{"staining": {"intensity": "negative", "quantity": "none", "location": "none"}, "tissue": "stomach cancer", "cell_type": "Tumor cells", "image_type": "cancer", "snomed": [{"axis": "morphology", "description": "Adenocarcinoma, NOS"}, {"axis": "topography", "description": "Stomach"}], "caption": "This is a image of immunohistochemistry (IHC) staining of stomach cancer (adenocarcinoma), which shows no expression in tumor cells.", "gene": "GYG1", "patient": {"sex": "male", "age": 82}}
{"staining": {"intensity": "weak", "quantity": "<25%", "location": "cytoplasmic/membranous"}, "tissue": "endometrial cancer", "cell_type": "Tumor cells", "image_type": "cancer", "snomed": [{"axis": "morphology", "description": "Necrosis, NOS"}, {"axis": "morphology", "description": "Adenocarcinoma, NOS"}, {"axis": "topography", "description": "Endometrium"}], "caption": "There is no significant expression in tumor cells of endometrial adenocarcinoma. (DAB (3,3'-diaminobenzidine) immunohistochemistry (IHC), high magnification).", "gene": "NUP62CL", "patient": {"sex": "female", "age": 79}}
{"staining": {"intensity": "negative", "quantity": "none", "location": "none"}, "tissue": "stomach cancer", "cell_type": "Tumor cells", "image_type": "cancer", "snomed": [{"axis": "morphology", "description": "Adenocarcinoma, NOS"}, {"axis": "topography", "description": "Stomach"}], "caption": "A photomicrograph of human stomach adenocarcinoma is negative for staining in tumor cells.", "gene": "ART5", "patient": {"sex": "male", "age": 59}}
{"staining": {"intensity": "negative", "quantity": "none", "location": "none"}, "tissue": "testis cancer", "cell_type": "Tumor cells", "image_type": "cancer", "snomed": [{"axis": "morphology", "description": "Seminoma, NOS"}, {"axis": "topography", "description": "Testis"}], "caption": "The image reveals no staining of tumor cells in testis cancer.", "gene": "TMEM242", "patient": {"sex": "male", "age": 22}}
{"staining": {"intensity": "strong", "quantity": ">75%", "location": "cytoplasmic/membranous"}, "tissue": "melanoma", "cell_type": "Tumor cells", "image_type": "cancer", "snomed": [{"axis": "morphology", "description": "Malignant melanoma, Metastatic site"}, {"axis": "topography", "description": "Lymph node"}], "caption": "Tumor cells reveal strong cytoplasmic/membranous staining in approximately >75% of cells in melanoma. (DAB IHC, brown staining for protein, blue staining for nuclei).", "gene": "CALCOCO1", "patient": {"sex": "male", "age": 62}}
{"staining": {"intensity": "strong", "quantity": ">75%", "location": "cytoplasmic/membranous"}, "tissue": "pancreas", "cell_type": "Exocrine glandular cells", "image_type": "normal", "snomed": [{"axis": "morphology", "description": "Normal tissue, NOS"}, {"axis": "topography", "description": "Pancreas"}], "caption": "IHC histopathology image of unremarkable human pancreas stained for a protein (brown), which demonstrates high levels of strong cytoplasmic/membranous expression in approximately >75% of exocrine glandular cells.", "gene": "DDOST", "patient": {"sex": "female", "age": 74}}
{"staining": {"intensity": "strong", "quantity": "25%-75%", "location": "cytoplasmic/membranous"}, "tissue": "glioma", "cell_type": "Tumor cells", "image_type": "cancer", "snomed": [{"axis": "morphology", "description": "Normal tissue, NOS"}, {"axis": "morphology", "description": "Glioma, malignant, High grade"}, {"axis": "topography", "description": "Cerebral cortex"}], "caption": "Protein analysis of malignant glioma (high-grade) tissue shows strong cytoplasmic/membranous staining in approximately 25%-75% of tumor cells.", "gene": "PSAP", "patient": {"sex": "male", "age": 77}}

* * *

§ What you need to do: So that nothing is lost, return the listing exactly and completely.

§ Your response:
{"staining": {"intensity": "negative", "quantity": "none", "location": "none"}, "tissue": "stomach cancer", "cell_type": "Tumor cells", "image_type": "cancer", "snomed": [{"axis": "morphology", "description": "Adenocarcinoma, NOS"}, {"axis": "topography", "description": "Stomach"}], "caption": "This is a image of immunohistochemistry (IHC) staining of stomach cancer (adenocarcinoma), which shows no expression in tumor cells.", "gene": "GYG1", "patient": {"sex": "male", "age": 82}}
{"staining": {"intensity": "weak", "quantity": "<25%", "location": "cytoplasmic/membranous"}, "tissue": "endometrial cancer", "cell_type": "Tumor cells", "image_type": "cancer", "snomed": [{"axis": "morphology", "description": "Necrosis, NOS"}, {"axis": "morphology", "description": "Adenocarcinoma, NOS"}, {"axis": "topography", "description": "Endometrium"}], "caption": "There is no significant expression in tumor cells of endometrial adenocarcinoma. (DAB (3,3'-diaminobenzidine) immunohistochemistry (IHC), high magnification).", "gene": "NUP62CL", "patient": {"sex": "female", "age": 79}}
{"staining": {"intensity": "negative", "quantity": "none", "location": "none"}, "tissue": "stomach cancer", "cell_type": "Tumor cells", "image_type": "cancer", "snomed": [{"axis": "morphology", "description": "Adenocarcinoma, NOS"}, {"axis": "topography", "description": "Stomach"}], "caption": "A photomicrograph of human stomach adenocarcinoma is negative for staining in tumor cells.", "gene": "ART5", "patient": {"sex": "male", "age": 59}}
{"staining": {"intensity": "negative", "quantity": "none", "location": "none"}, "tissue": "testis cancer", "cell_type": "Tumor cells", "image_type": "cancer", "snomed": [{"axis": "morphology", "description": "Seminoma, NOS"}, {"axis": "topography", "description": "Testis"}], "caption": "The image reveals no staining of tumor cells in testis cancer.", "gene": "TMEM242", "patient": {"sex": "male", "age": 22}}
{"staining": {"intensity": "strong", "quantity": ">75%", "location": "cytoplasmic/membranous"}, "tissue": "melanoma", "cell_type": "Tumor cells", "image_type": "cancer", "snomed": [{"axis": "morphology", "description": "Malignant melanoma, Metastatic site"}, {"axis": "topography", "description": "Lymph node"}], "caption": "Tumor cells reveal strong cytoplasmic/membranous staining in approximately >75% of cells in melanoma. (DAB IHC, brown staining for protein, blue staining for nuclei).", "gene": "CALCOCO1", "patient": {"sex": "male", "age": 62}}
{"staining": {"intensity": "strong", "quantity": ">75%", "location": "cytoplasmic/membranous"}, "tissue": "pancreas", "cell_type": "Exocrine glandular cells", "image_type": "normal", "snomed": [{"axis": "morphology", "description": "Normal tissue, NOS"}, {"axis": "topography", "description": "Pancreas"}], "caption": "IHC histopathology image of unremarkable human pancreas stained for a protein (brown), which demonstrates high levels of strong cytoplasmic/membranous expression in approximately >75% of exocrine glandular cells.", "gene": "DDOST", "patient": {"sex": "female", "age": 74}}
{"staining": {"intensity": "strong", "quantity": "25%-75%", "location": "cytoplasmic/membranous"}, "tissue": "glioma", "cell_type": "Tumor cells", "image_type": "cancer", "snomed": [{"axis": "morphology", "description": "Normal tissue, NOS"}, {"axis": "morphology", "description": "Glioma, malignant, High grade"}, {"axis": "topography", "description": "Cerebral cortex"}], "caption": "Protein analysis of malignant glioma (high-grade) tissue shows strong cytoplasmic/membranous staining in approximately 25%-75% of tumor cells.", "gene": "PSAP", "patient": {"sex": "male", "age": 77}}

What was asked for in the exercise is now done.